## Exercise brief
Set down the entries that follow exactly as written, leaving out any images.

START Records for the exercise

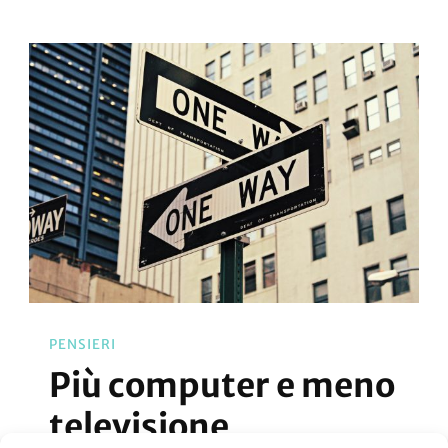
Comodit
Digitale
PENSIERI
Più computer e meno
televisione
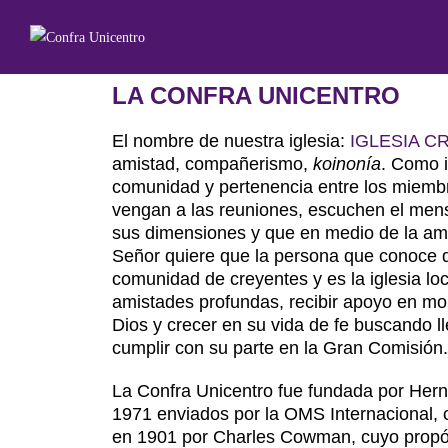
LA CONFRA UNICENTRO
El nombre de nuestra iglesia:
IGLESIA C
amistad, compañerismo,
koinonía
. Como i
comunidad y pertenencia entre los miemb
vengan a las reuniones, escuchen el mens
sus dimensiones y que en medio de la ami
Señor quiere que la persona que conoce d
comunidad de creyentes y es la iglesia loc
amistades profundas, recibir apoyo en mo
Dios y crecer en su vida de fe buscando ll
cumplir con su parte en la Gran Comisión.
La Confra Unicentro fue fundada por Hern
1971 enviados por la OMS Internacional, 
en 1901 por Charles Cowman, cuyo propósi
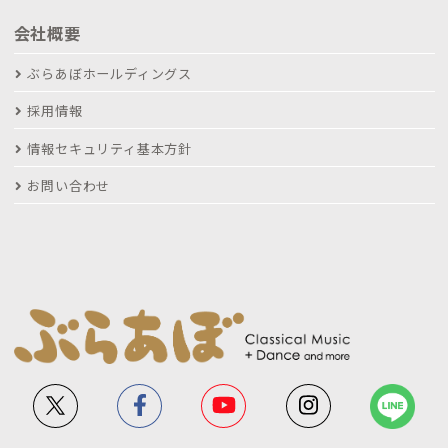
会社概要
ぶらあぼホールディングス
採用情報
情報セキュリティ基本方針
お問い合わせ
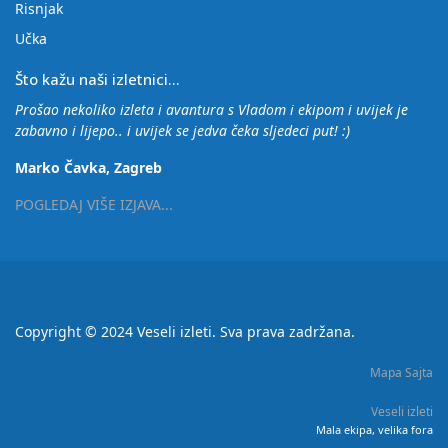
Risnjak
Učka
Što kažu naši izletnici...
Prošao nekoliko izleta i avantura s Vladom i ekipom i uvijek je
zabavno i lijepo.. i uvijek se jedva čeka sljedeci put! :)
Marko Čavka, Zagreb
POGLEDAJ VIŠE IZJAVA...
Copyright © 2024 Veseli izleti. Sva prava zadržana.
Mapa Sajta
Veseli izleti
Mala ekipa, velika fora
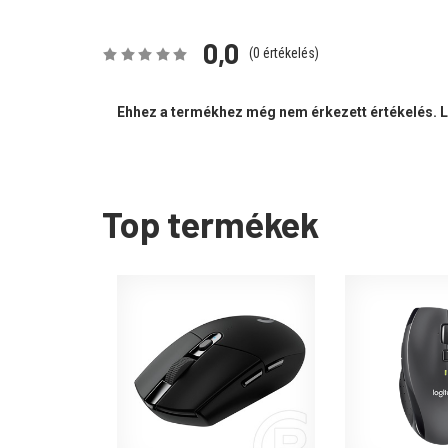
0,0
(
0
értékelés)
Ehhez a termékhez még nem érkezett értékelés. Le
Top termékek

END Records for the exercise

## Response
Comodit
Digitale
PENSIERI
Più computer e meno
televisione
LA CONFRA UNICENTRO
El nombre de nuestra iglesia:
IGLESIA C
amistad, compañerismo,
koinonía
. Como i
comunidad y pertenencia entre los miemb
vengan a las reuniones, escuchen el mens
sus dimensiones y que en medio de la ami
Señor quiere que la persona que conoce d
comunidad de creyentes y es la iglesia loc
amistades profundas, recibir apoyo en mo
Dios y crecer en su vida de fe buscando ll
cumplir con su parte en la Gran Comisión.
La Confra Unicentro fue fundada por Hern
1971 enviados por la OMS Internacional, 
en 1901 por Charles Cowman, cuyo propósi
会社概要
ぶらあぼホールディングス
採用情報
情報セキュリティ基本方針
お問い合わせ
Risnjak
Učka
Što kažu naši izletnici...
Prošao nekoliko izleta i avantura s Vladom i ekipom i uvijek je
zabavno i lijepo.. i uvijek se jedva čeka sljedeci put! :)
Marko Čavka, Zagreb
POGLEDAJ VIŠE IZJAVA...
Copyright © 2024 Veseli izleti. Sva prava zadržana.
Mapa Sajta
Veseli izleti
Mala ekipa, velika fora
0,0
(
0
értékelés)
Ehhez a termékhez még nem érkezett értékelés. Le
Top termékek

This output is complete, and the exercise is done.